Extract: Begin

Bug 200869

Summary: UVD cause amdgpu crash on CIK: [amdgpu]] UVD not responding, trying to reset the VCPU
Product: Drivers Reporter: Janpieter Sollie (janpieter.sollie)
Component: Video(DRI - non Intel)Assignee: drivers_video-dri
Status: RESOLVED INVALID    
Severity: normal    
Priority: P1    
Hardware: x86-64   
OS: Linux   
Kernel Version: 4.17.17 Subsystem:
Regression: No Bisected commit-id:
Attachments: attachments from the firepro machine

Description Janpieter Sollie 2018-08-20 18:47:08 UTC
Created attachment 277985 [details]
attachments from the firepro machine

no VDPAU or VAAPI is possible with my firepro w5100 card, using a bonaire chip.
The module needs to be loaded 3 times before the card is initialized successfully.  3 times is not a random number: it's every time like that:
- First time, the UVD is failing,
- Second time, the SDMA is failing
- Third time, the GFX ring buffer test fails, but the GPU works
when using HW acceleration, the GPU crashes again, and the process turns to zombie
View kernel log for more details
Attached:
- dmesg log
- Xorg log
- ps aux
Comment 1 Janpieter Sollie 2018-08-21 06:18:33 UTC
Small update:

When booting the module with the following parameters:
amdgpu si_support=0 gpu_recovery=1 dpm=1 dc=0

I still need to load/unload the module 3 times, but it works for non-1080 videos.

Extract: End

◆ Task item A ◆
Summarize the amdgpu bug report in two sentences.
◆ Task item B ◆
Continue the amdgpu bug report from its last line.
The entries have nothing to do with the bug report.

Data section: Begin

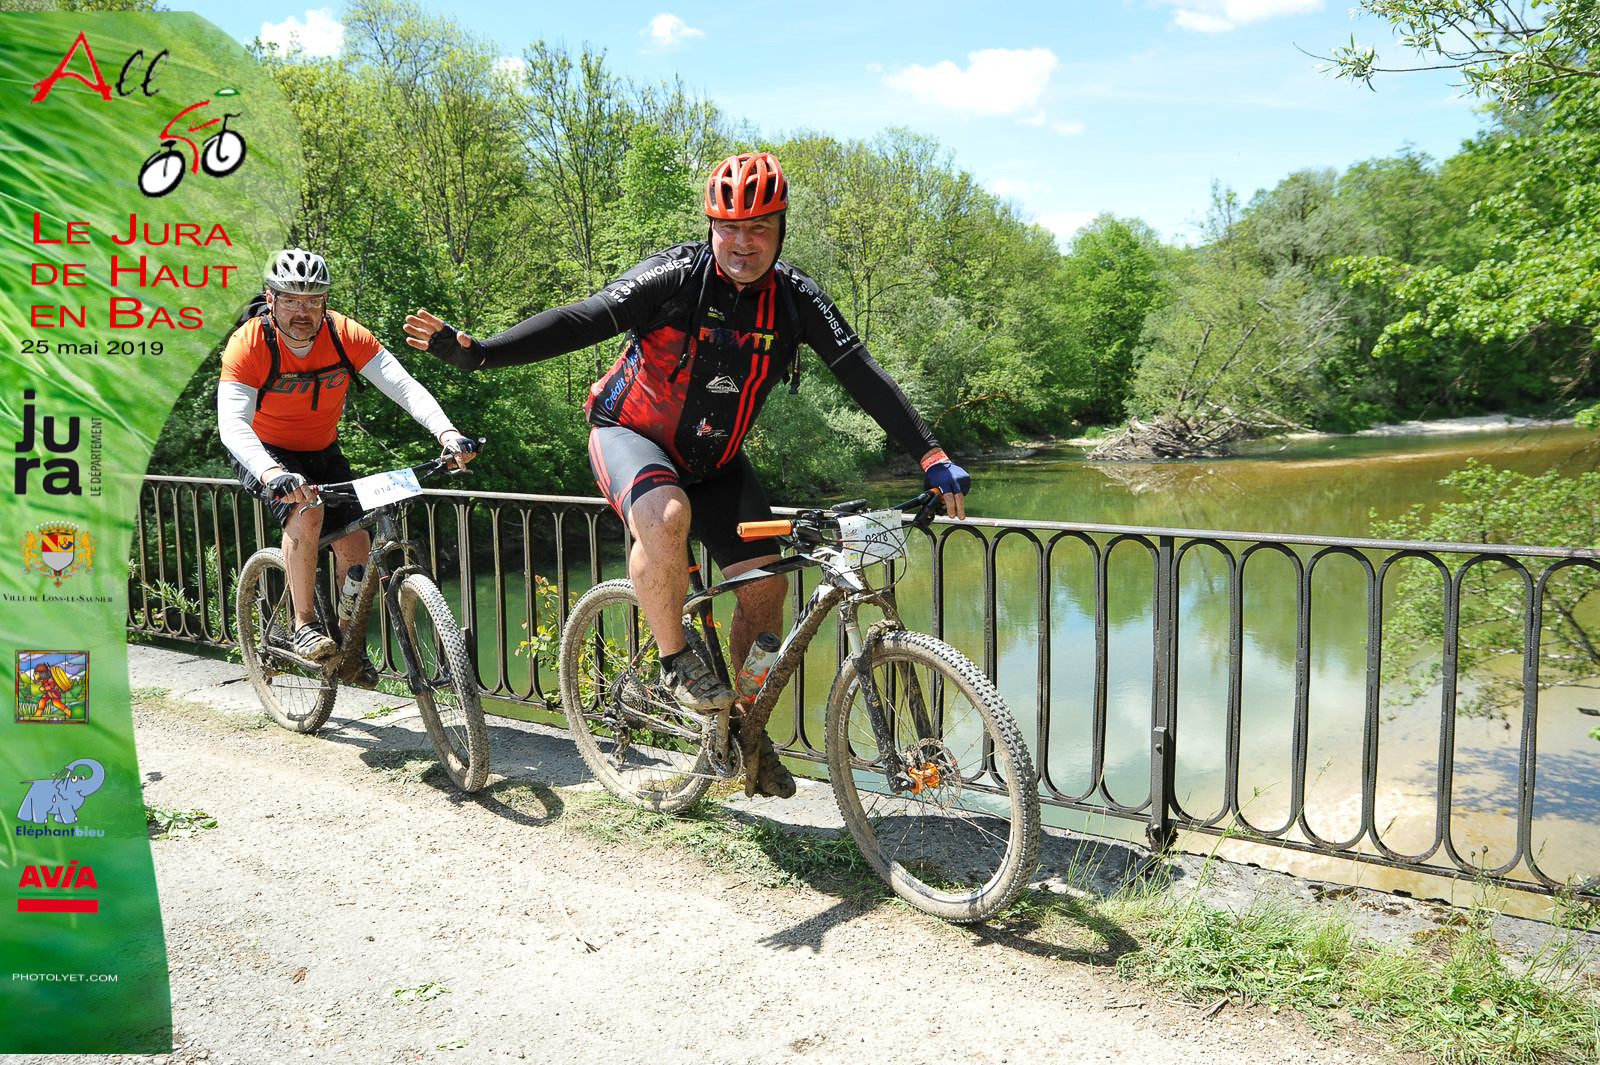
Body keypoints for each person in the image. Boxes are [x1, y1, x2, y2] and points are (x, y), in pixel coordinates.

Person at [403, 152, 970, 796]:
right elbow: (583, 319)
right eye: (729, 227)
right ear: (711, 227)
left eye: (759, 228)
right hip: (631, 436)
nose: (742, 242)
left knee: (766, 590)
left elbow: (859, 371)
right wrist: (482, 354)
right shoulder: (676, 277)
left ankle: (744, 728)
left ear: (781, 230)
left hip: (717, 463)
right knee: (665, 517)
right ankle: (676, 660)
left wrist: (930, 454)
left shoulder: (797, 299)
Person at [218, 249, 478, 674]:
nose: (301, 311)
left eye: (312, 300)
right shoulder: (249, 343)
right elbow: (232, 423)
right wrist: (272, 472)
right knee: (307, 511)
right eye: (290, 300)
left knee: (357, 543)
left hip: (322, 448)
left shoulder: (345, 335)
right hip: (263, 451)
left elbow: (403, 386)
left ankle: (346, 647)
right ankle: (303, 624)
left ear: (325, 300)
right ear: (271, 300)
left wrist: (447, 434)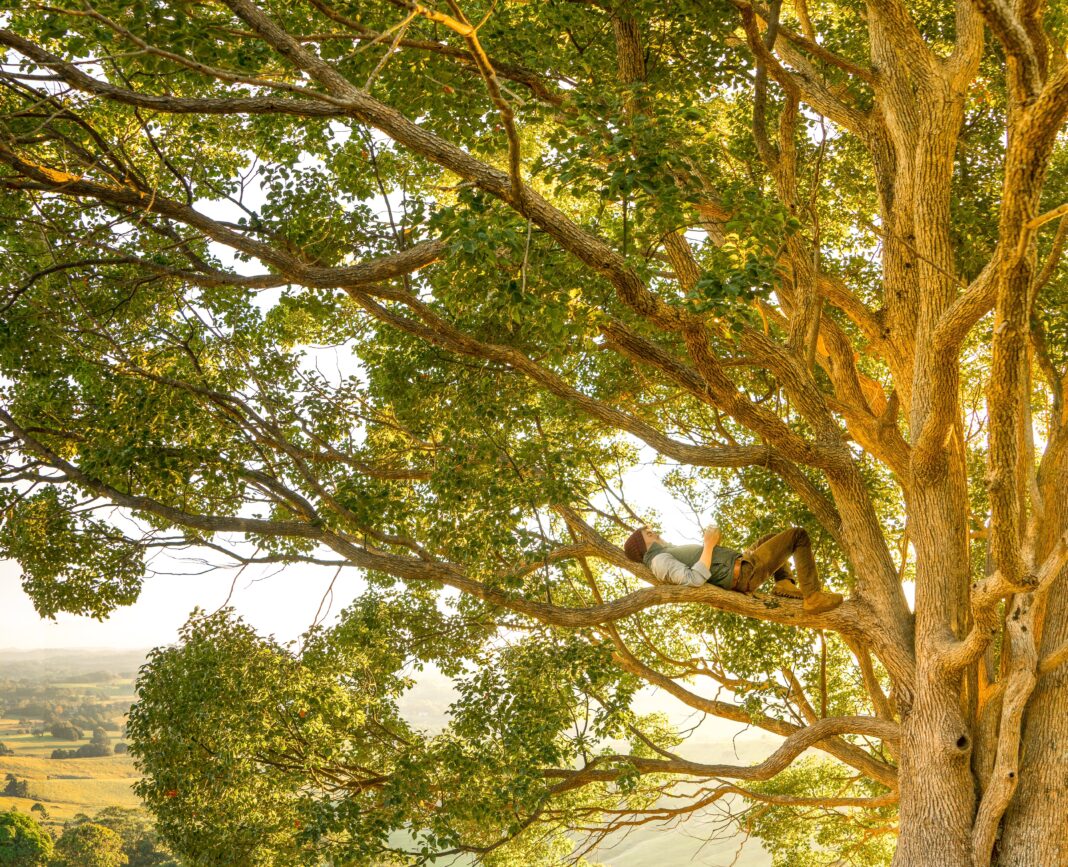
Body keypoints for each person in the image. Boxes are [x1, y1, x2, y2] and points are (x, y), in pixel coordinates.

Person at [622, 524, 844, 615]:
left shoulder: (665, 553)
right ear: (644, 546)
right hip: (743, 574)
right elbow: (693, 579)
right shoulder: (659, 561)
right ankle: (813, 597)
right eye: (649, 534)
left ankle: (784, 583)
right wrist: (709, 544)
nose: (655, 533)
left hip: (742, 565)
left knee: (770, 538)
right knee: (798, 535)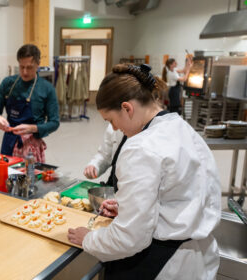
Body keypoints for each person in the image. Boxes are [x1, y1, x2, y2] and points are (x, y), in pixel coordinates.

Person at [68, 64, 221, 279]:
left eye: (112, 121)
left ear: (127, 108)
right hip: (196, 259)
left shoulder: (140, 147)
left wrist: (88, 239)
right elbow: (178, 197)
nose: (115, 129)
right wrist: (127, 208)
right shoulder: (181, 127)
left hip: (162, 263)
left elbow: (129, 238)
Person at [0, 44, 59, 163]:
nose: (25, 72)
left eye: (29, 67)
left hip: (31, 146)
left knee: (30, 178)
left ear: (38, 64)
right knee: (7, 178)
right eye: (21, 67)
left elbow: (54, 122)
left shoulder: (46, 89)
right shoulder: (8, 83)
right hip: (9, 142)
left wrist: (33, 128)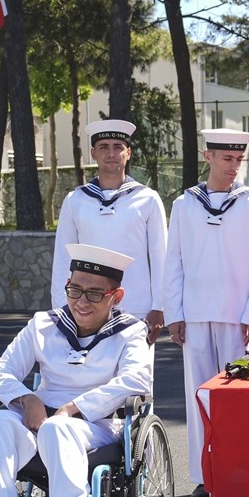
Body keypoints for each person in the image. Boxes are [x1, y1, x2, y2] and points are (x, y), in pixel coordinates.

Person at [0, 244, 153, 497]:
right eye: (74, 289)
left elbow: (136, 382)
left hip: (98, 425)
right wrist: (27, 398)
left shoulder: (130, 332)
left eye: (94, 294)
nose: (81, 301)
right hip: (40, 420)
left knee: (59, 427)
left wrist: (74, 408)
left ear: (115, 297)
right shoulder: (43, 325)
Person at [163, 128, 249, 497]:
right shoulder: (184, 205)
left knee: (236, 399)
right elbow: (173, 261)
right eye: (227, 159)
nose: (234, 167)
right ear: (208, 157)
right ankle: (203, 474)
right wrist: (174, 313)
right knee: (199, 397)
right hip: (195, 314)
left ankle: (237, 470)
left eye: (239, 160)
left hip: (235, 315)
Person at [50, 119, 167, 344]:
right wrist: (61, 309)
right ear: (93, 153)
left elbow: (161, 257)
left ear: (128, 153)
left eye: (118, 147)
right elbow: (63, 259)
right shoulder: (76, 200)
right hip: (86, 308)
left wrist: (159, 307)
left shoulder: (147, 198)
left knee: (136, 377)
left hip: (137, 308)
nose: (111, 153)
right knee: (89, 377)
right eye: (104, 147)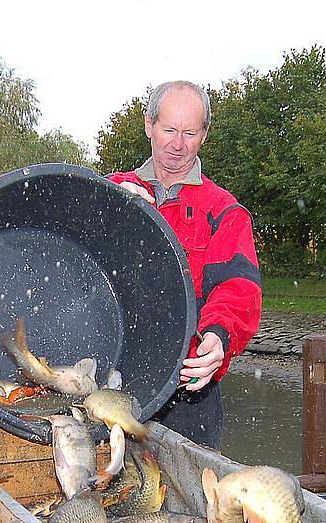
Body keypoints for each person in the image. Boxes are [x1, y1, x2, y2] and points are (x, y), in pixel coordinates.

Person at [106, 81, 262, 448]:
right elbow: (64, 254)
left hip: (189, 391)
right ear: (149, 125)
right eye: (169, 130)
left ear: (204, 135)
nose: (177, 144)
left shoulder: (225, 211)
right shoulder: (111, 189)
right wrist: (110, 208)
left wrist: (219, 335)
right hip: (111, 380)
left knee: (190, 501)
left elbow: (238, 289)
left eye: (190, 133)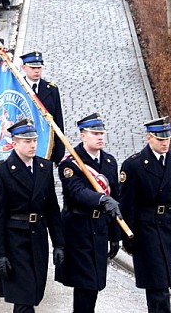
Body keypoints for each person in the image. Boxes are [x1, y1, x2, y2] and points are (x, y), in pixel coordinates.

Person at [119, 116, 171, 313]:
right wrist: (126, 235)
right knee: (157, 283)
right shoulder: (134, 165)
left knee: (163, 280)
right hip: (145, 228)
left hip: (167, 226)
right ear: (149, 138)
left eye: (167, 139)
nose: (165, 143)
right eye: (160, 139)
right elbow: (126, 204)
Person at [0, 119, 65, 313]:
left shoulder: (44, 168)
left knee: (34, 294)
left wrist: (59, 244)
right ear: (14, 143)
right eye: (26, 141)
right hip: (15, 241)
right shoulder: (1, 172)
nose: (32, 145)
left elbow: (52, 209)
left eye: (34, 140)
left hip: (37, 237)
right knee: (24, 297)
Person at [55, 113, 122, 313]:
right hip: (78, 230)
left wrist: (115, 236)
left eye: (102, 133)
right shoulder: (70, 163)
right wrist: (101, 199)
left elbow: (115, 200)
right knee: (85, 286)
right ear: (83, 135)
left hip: (100, 230)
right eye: (95, 133)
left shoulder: (109, 162)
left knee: (95, 285)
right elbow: (76, 192)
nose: (100, 137)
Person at [21, 52, 65, 164]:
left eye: (39, 67)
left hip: (45, 146)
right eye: (33, 67)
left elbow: (57, 120)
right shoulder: (19, 88)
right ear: (24, 67)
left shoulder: (51, 89)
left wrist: (59, 150)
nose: (37, 71)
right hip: (23, 146)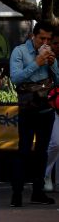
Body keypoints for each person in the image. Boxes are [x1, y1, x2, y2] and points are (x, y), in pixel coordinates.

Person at [9, 21, 58, 207]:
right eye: (41, 38)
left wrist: (52, 65)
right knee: (24, 150)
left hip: (46, 108)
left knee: (42, 152)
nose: (45, 42)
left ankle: (38, 192)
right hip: (28, 108)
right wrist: (37, 63)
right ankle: (17, 193)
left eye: (48, 39)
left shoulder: (50, 53)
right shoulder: (20, 52)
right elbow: (16, 78)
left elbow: (58, 79)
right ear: (33, 36)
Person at [44, 30, 59, 192]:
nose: (57, 46)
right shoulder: (45, 58)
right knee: (55, 142)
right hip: (52, 106)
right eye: (54, 43)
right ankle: (46, 174)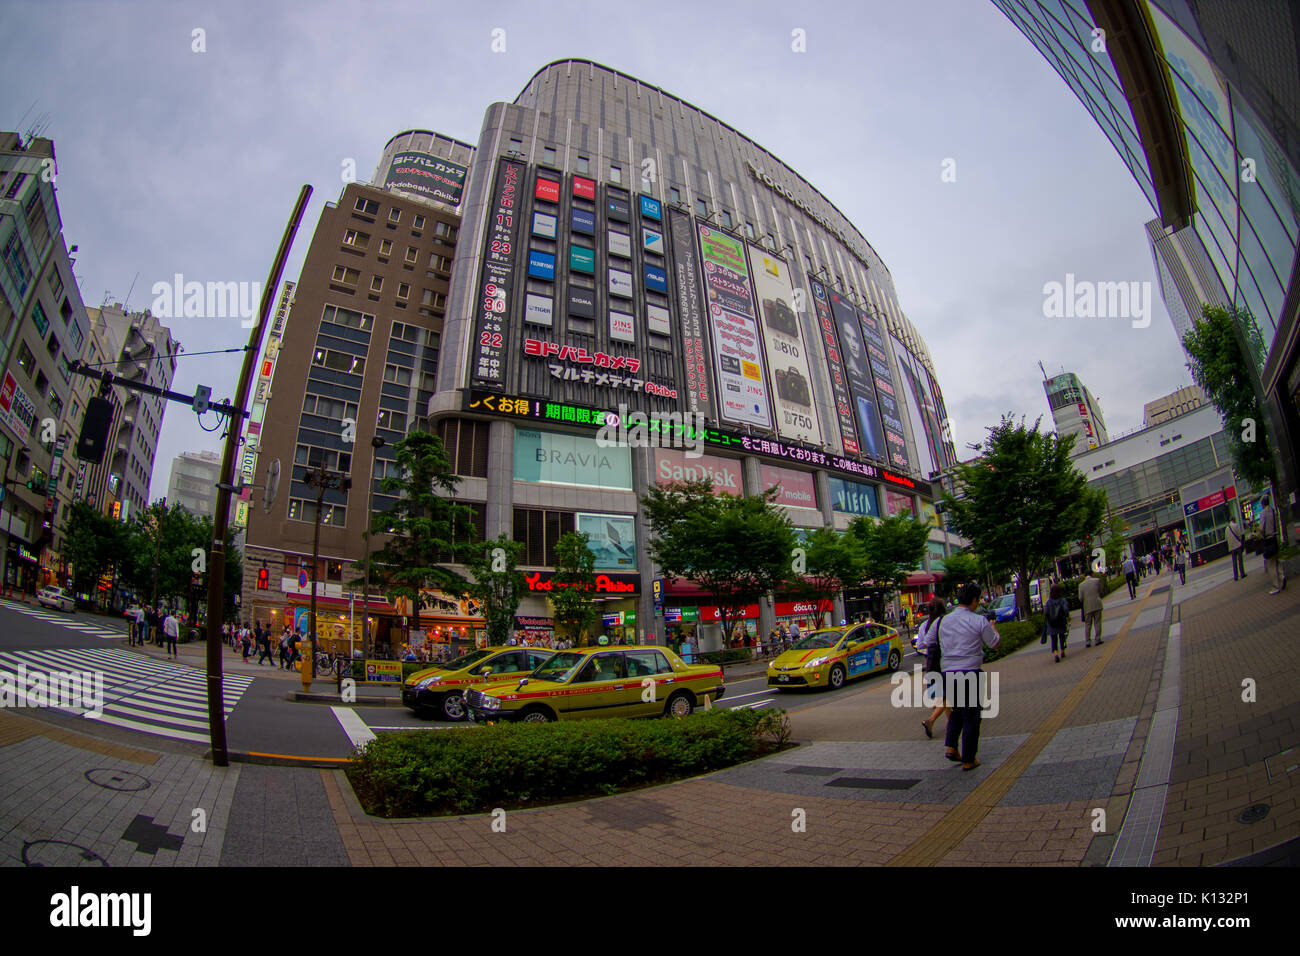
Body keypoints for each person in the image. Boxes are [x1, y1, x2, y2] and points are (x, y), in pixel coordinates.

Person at [934, 583, 1000, 771]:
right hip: (970, 672)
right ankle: (969, 759)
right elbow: (994, 643)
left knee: (957, 711)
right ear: (973, 600)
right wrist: (993, 627)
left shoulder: (943, 621)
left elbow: (929, 642)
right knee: (972, 715)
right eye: (978, 600)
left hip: (948, 673)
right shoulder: (978, 620)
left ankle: (951, 747)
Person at [914, 598, 950, 739]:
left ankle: (950, 725)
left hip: (931, 662)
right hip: (945, 661)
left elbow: (921, 644)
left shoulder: (924, 625)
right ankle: (932, 721)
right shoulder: (945, 622)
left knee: (941, 696)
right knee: (948, 696)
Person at [1258, 494, 1286, 594]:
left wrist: (1259, 534)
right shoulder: (1273, 511)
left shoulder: (1263, 513)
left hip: (1269, 539)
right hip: (1276, 537)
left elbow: (1261, 529)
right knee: (1277, 559)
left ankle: (1276, 586)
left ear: (1262, 504)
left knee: (1271, 564)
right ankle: (1282, 577)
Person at [1043, 583, 1070, 663]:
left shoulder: (1049, 602)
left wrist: (1048, 619)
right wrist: (1067, 617)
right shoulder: (1063, 600)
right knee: (1062, 636)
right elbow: (1066, 610)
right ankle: (1062, 651)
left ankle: (1055, 654)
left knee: (1054, 639)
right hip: (1061, 621)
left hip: (1051, 623)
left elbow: (1046, 613)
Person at [1079, 569, 1104, 648]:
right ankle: (1097, 639)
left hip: (1087, 606)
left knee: (1088, 624)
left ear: (1084, 576)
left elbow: (1080, 598)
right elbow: (1100, 590)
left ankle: (1087, 642)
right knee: (1098, 622)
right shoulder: (1097, 580)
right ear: (1092, 574)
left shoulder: (1081, 585)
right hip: (1097, 604)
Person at [1226, 512, 1247, 581]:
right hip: (1237, 545)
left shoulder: (1227, 529)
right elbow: (1239, 534)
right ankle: (1242, 573)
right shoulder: (1236, 525)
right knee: (1240, 560)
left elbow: (1226, 538)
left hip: (1231, 547)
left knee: (1234, 562)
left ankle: (1236, 576)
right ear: (1234, 520)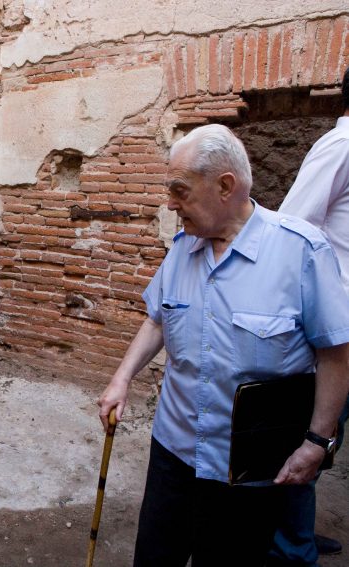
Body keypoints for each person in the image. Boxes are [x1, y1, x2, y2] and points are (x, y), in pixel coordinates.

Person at [96, 123, 349, 567]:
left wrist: (316, 442)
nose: (170, 204)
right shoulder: (183, 248)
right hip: (173, 452)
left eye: (180, 190)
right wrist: (121, 379)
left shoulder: (301, 252)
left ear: (225, 186)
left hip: (250, 472)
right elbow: (157, 319)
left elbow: (335, 354)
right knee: (155, 556)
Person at [268, 66, 349, 567]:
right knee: (310, 438)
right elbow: (293, 232)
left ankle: (296, 531)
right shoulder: (339, 148)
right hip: (333, 330)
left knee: (326, 439)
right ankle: (288, 547)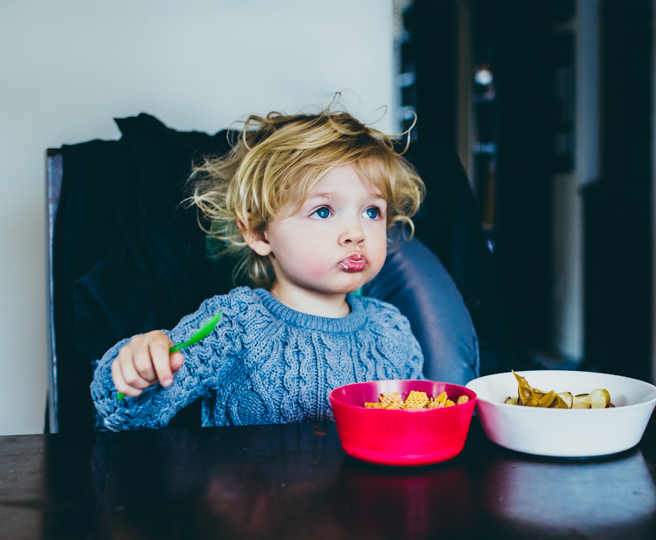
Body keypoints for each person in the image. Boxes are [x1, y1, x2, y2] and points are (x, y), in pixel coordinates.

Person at [90, 107, 427, 428]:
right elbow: (129, 415)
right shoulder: (234, 324)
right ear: (258, 232)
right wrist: (136, 369)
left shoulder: (392, 331)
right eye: (323, 211)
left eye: (372, 212)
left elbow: (421, 426)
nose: (357, 234)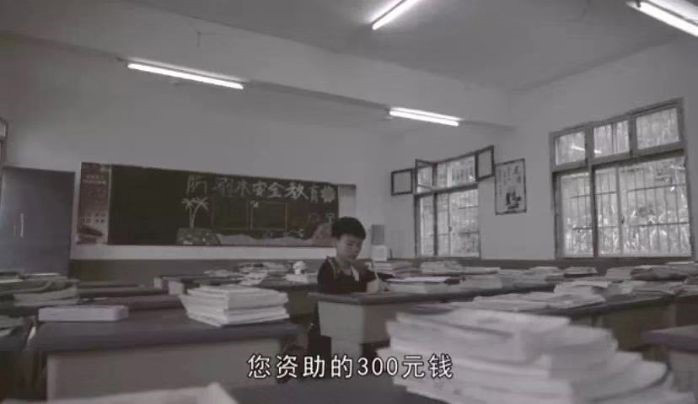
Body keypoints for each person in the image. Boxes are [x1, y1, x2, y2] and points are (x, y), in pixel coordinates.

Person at [307, 217, 379, 361]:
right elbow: (332, 303)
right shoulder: (328, 268)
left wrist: (369, 275)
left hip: (352, 327)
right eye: (350, 244)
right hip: (327, 332)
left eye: (359, 245)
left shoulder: (358, 269)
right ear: (335, 241)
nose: (355, 250)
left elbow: (374, 283)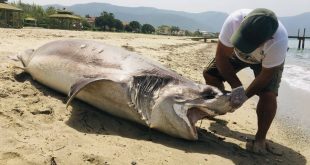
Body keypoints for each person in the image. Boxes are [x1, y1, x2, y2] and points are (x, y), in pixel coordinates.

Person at [203, 8, 288, 154]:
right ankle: (219, 108)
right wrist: (237, 87)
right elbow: (221, 57)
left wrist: (243, 96)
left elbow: (265, 76)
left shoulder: (279, 41)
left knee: (268, 94)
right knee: (210, 74)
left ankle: (260, 138)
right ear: (242, 24)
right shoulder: (233, 20)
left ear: (268, 39)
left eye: (249, 43)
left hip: (264, 61)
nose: (245, 46)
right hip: (235, 55)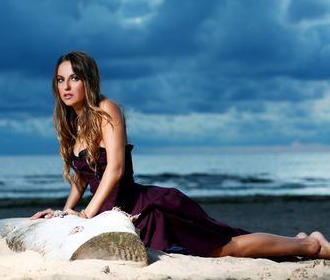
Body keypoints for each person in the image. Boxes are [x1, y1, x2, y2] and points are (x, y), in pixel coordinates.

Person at [30, 50, 330, 259]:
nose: (66, 86)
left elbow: (115, 169)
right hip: (110, 216)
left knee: (226, 247)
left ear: (88, 81)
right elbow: (82, 181)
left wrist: (85, 215)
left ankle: (312, 247)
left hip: (147, 210)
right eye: (60, 80)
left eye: (73, 78)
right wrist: (62, 214)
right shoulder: (72, 123)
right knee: (225, 240)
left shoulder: (107, 110)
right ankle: (299, 241)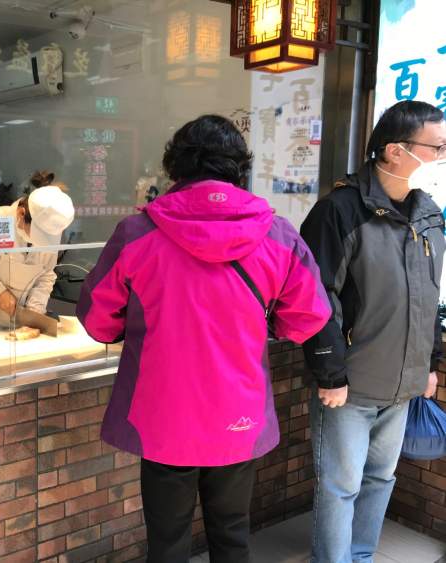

Data section: End

◆ Answer section A ◆
A FirePro W5100 card with a Bonaire chip cannot do VDPAU or VAAPI, and the amdgpu module has to be loaded three times before the card initializes, with UVD failing first, then SDMA, then the GFX ring buffer test. Hardware acceleration crashes the GPU again and turns the process into a zombie, and a later update says that with certain module parameters three loads are still needed but non-1080 videos work.

◆ Answer section B ◆
For 1080 videos, the mplayer already draws a black screen (didn't do that before), but does not show anything in the black window.  
Killing the mplayer process with kill -9 also kills the process properly.
These steps do not result in any extra information in dmesg, though.
Comment 2 Janpieter Sollie 2018-08-21 18:34:34 UTC
2nd update:
after a double check of /sys/module/amdgpu, it turned out that the parameters for amdgpu were not applied at all when put in /etc/modprobe.d/options. I turned lilo into the following startup string:
amdgpu.dc=1 amdgpu.audio=1 amdgpu.si_support=0
which seems to work properly.  Sorry for the incorrect bug reporting.